There is an impression in some section that if an accused was entitled to bail under proviso (a) to Sub-section (2) of Section 167 of the Code at one stage, or if for some time his detention was not under a valid order of remand, then he can enforce his right to be released on bail even at a later stage of the proceeding. In my view, this is a misconceived stand. When proviso (a) to Sub-section (2) of Section 167 says that after expiry of the period of ninety days or sixty days, as the case may be, an accused, who is in custody, shall be released on bail, it does not mean to say that, thereafter, his detention in custody is illegal or without any authority of law. If detention of an accused after the statutory period is held to be illegal or without authority of law, then there is no question of his releasing on bail on furnishing security to the satisfaction of the Court concerned. He has to be released outright. Does proviso (a) to Sub-section (2) of Section 167 contemplate release of an accused after the statutory period of detention where the accused concerned fails to furnish security to the satisfaction, of the court ? The answer is in negative.

In this connection it was pointed out in the aforesaid case that even in an application for a writ of habeas corpus where challenge on behalf of the petitioner of such application is in respect of his detention without any authority of law, that question has to be examined with reference to the date fixed for return of rule. In the present case, however, a formal order taking cognizance of the offence has been passed and as such now there is no question of holding that the Magistrate cannot remand the petitioner to custody during the enquiry which is pending before him. That power certainly flows from Section 309(2) of the Code.
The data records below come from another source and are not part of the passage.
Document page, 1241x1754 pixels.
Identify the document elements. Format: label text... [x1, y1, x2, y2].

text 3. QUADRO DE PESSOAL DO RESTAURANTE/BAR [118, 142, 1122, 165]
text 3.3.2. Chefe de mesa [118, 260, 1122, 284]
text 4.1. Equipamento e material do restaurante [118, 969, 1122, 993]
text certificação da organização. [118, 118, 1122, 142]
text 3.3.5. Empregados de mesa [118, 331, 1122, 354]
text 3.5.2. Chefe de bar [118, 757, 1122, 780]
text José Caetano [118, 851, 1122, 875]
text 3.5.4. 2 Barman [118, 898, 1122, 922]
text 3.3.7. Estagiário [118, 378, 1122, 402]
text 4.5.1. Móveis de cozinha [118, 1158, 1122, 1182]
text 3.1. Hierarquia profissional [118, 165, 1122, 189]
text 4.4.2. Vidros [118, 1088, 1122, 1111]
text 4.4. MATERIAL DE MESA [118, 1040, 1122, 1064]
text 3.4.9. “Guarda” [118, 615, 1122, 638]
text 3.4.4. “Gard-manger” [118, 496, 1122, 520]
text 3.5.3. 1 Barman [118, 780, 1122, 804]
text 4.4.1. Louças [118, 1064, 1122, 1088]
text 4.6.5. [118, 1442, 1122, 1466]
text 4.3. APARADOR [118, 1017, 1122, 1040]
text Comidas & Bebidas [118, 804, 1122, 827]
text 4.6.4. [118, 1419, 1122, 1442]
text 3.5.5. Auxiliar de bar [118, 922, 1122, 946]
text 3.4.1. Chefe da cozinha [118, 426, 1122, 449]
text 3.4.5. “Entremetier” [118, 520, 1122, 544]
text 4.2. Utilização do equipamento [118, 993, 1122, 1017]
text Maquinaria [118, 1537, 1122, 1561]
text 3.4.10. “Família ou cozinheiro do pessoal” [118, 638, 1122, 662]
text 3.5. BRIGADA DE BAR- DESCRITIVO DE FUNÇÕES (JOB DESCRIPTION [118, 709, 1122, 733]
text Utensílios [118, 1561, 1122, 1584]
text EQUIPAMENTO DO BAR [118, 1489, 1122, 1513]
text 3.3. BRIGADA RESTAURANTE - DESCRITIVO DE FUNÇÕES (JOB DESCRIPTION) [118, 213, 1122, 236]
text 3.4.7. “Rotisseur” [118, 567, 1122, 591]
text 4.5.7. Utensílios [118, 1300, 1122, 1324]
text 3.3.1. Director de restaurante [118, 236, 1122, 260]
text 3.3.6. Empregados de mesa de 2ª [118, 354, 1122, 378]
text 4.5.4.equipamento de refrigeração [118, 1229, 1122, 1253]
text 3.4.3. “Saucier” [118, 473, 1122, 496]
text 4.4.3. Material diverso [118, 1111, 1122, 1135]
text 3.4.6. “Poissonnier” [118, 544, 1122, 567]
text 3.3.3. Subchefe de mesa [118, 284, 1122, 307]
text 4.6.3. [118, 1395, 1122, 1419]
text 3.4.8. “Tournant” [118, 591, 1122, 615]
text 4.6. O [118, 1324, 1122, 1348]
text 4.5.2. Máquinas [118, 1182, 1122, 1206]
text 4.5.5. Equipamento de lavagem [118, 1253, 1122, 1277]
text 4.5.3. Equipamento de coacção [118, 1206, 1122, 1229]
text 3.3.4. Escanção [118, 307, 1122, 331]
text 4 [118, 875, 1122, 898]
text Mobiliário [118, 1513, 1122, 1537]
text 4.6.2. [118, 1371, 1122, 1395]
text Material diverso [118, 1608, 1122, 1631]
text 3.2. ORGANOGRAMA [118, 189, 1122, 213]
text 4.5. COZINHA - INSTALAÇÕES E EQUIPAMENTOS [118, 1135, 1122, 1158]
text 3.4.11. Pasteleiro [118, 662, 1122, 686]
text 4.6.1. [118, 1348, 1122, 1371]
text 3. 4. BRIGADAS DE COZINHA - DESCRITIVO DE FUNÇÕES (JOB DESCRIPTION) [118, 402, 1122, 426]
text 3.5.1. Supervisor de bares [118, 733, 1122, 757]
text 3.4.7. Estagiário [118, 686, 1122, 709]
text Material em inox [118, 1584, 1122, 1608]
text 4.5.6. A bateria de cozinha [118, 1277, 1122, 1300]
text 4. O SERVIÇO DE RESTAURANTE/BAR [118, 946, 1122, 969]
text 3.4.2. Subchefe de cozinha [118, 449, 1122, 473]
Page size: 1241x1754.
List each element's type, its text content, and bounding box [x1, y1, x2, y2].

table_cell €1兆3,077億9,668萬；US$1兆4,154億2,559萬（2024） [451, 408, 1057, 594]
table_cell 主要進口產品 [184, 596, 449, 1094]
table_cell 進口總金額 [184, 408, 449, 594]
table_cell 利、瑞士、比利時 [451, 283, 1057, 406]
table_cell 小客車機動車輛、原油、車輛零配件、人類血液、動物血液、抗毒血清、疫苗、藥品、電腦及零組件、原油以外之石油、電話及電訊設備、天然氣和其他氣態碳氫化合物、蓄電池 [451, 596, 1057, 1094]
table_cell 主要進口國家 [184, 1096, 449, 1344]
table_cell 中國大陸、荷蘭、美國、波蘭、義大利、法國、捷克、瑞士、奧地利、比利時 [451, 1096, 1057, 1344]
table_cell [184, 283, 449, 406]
10. It was then submitted that as the investigation has been taken over by the Central Bureau of Investigation (hereinafter referred to as ‘the C.B.I.’), it shall be deemed that no police report has been submitted against the petitioner. It is well known that C.B.I. can take up any case for investigation at any stage. But that does not mean that the investigation conducted in accordance with the provisions of the Code by the Officer-in-charge of the Police Station which had registered the case is washed away from the records of the proceeding. As such any police report submitted after investigation by Police Station where case was registered shall be deemed to be a police report within the meaning of Sub-section (2) of Section 173 of the Code. The question whether having submitted a police report under Section 173(2) against some of the accused persons it is open to the police to investigate the case against other accused persons has been recently examined by a Full Bench of this Court in the case of Shankar Ram v. The State Cr. Misc. 1916 of 1984. decided on 29.1.1984. In that case after referring to Sub-section (8) of Section 173 it has been held that Section 173(2) of the Code envisages and permits the forwarding of a police report against only one or some out of the many accused persons jointly charged with an offence, even though the investigation has not yet been completed against all. It has been further held in that case that the accused persons against whom the investigation has concluded are not entitled to get the benefit of the proviso to Section 167(2) on the ground that it has not concluded against those who are also suspected to have committed the offence alleged. It was pointed out that the police report submitted against some of the accused persons within the statutory period can be held to be a police report within the meaning of Section 173(2) of the Code, whatever may be said in respect of any supplementary police report submitted against other accused against whom investigation has not been concluded.

11. In our view, it is difficult to hold that once a case is taken over by C.B.I. at a later stage of investigation the police report submitted by the Officer in-charge of the Police Station which had registered the case is scrapped from the records of the Magistrate and it shall be deemed that no police report has been submitted under Sub-section (2) of Section 173 and accused who is in custody has to be released under proviso to Sub-section (2) of Section 167 of the Code.

12. There is no merit, in this application and it is, accordingly, dismissed.